• **TASK OBJECTIVE**:
In the data below, find the line containing "- English (Main Language)"; reproduce that line and all subsequent lines exactly, and nothing else.

Stored data entries:
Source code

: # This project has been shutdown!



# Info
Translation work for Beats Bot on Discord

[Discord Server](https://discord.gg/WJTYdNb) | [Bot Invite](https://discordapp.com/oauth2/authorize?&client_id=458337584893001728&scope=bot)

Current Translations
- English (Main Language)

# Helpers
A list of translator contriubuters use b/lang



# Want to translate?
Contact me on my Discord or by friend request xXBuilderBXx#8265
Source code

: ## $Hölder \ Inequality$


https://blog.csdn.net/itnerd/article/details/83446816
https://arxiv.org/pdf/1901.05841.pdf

• **PROBLEM SOLUTION**:
- English (Main Language)

# Helpers
A list of translator contriubuters use b/lang



# Want to translate?
Contact me on my Discord or by friend request xXBuilderBXx#8265
Source code

: ## $Hölder \ Inequality$


https://blog.csdn.net/itnerd/article/details/83446816
https://arxiv.org/pdf/1901.05841.pdf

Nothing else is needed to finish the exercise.